* Your instructions *
Filter the data below, keeping only lines that contain "format".

* Dataset excerpts *
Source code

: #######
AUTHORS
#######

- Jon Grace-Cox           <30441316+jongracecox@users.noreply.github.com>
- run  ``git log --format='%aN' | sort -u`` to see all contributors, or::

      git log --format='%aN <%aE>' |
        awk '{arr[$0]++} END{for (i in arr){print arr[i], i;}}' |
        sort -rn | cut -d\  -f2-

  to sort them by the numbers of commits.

* Response below *
- run  ``git log --format='%aN' | sort -u`` to see all contributors, or::
      git log --format='%aN <%aE>' |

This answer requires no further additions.